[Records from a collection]

#####

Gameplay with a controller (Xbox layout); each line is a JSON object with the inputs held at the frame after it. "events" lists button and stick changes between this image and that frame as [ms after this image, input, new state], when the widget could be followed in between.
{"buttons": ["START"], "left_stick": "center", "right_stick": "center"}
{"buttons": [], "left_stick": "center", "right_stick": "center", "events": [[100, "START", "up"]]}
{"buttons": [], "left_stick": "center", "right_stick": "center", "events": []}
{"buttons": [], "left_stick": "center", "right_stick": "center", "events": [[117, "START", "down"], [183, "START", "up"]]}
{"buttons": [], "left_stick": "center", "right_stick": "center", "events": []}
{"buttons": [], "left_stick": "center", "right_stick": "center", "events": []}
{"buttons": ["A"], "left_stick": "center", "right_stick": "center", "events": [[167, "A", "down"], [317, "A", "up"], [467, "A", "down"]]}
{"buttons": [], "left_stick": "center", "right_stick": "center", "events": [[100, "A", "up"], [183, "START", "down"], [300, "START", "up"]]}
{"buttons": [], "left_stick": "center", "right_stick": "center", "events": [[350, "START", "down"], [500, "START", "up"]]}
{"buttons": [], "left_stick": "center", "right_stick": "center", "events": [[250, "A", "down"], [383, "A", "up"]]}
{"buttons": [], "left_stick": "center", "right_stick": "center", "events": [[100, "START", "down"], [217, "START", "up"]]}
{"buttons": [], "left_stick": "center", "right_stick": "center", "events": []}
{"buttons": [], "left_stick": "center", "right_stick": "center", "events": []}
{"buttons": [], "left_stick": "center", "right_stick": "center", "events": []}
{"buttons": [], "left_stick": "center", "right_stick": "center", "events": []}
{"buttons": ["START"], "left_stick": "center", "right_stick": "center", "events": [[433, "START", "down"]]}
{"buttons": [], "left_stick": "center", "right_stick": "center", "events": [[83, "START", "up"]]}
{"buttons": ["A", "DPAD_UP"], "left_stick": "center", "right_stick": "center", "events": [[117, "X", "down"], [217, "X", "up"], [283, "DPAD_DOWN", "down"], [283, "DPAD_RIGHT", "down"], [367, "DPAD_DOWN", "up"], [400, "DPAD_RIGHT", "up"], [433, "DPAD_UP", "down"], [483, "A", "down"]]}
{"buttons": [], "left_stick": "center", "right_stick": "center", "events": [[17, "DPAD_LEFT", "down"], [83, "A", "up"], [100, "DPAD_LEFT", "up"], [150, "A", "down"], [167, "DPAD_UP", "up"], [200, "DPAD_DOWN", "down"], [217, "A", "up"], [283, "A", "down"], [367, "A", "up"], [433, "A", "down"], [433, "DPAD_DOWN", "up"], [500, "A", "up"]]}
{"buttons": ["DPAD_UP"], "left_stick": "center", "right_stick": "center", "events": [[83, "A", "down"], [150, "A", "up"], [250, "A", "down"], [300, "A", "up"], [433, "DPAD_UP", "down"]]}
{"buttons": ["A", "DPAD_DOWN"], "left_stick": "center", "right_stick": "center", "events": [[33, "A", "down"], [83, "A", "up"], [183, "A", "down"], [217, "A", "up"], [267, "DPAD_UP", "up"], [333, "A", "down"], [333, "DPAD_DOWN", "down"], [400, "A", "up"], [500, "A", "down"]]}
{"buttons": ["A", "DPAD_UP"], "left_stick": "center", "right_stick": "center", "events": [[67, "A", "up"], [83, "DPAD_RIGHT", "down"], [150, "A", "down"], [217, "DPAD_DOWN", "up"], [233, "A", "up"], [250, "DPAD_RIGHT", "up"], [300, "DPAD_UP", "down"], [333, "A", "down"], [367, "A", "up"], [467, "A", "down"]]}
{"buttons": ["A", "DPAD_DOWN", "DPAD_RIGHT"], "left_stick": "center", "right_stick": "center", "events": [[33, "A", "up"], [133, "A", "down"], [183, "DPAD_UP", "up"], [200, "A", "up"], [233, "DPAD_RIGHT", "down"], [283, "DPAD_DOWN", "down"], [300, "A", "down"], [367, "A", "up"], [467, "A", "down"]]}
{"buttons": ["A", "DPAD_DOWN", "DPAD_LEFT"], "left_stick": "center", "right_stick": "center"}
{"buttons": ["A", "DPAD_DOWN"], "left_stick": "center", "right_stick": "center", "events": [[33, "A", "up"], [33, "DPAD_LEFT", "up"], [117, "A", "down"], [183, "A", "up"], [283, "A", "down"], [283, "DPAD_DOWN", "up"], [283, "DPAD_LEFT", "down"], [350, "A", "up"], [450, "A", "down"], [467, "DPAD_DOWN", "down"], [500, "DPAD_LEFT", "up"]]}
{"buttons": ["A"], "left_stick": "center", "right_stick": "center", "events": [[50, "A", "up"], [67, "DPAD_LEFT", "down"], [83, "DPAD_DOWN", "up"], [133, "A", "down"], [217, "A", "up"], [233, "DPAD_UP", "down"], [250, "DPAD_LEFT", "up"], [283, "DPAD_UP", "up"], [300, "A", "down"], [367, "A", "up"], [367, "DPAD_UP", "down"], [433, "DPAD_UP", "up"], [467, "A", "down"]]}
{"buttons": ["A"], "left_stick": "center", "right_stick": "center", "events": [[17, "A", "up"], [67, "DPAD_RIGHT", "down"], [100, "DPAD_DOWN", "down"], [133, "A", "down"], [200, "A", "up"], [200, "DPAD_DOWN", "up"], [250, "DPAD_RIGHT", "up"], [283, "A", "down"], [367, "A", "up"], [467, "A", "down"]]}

#####

What the exercise asks:
Find the word "START" in the entries, and copy every line it shows up in.

Written response:
{"buttons": ["START"], "left_stick": "center", "right_stick": "center"}
{"buttons": [], "left_stick": "center", "right_stick": "center", "events": [[100, "START", "up"]]}
{"buttons": [], "left_stick": "center", "right_stick": "center", "events": [[117, "START", "down"], [183, "START", "up"]]}
{"buttons": [], "left_stick": "center", "right_stick": "center", "events": [[100, "A", "up"], [183, "START", "down"], [300, "START", "up"]]}
{"buttons": [], "left_stick": "center", "right_stick": "center", "events": [[350, "START", "down"], [500, "START", "up"]]}
{"buttons": [], "left_stick": "center", "right_stick": "center", "events": [[100, "START", "down"], [217, "START", "up"]]}
{"buttons": ["START"], "left_stick": "center", "right_stick": "center", "events": [[433, "START", "down"]]}
{"buttons": [], "left_stick": "center", "right_stick": "center", "events": [[83, "START", "up"]]}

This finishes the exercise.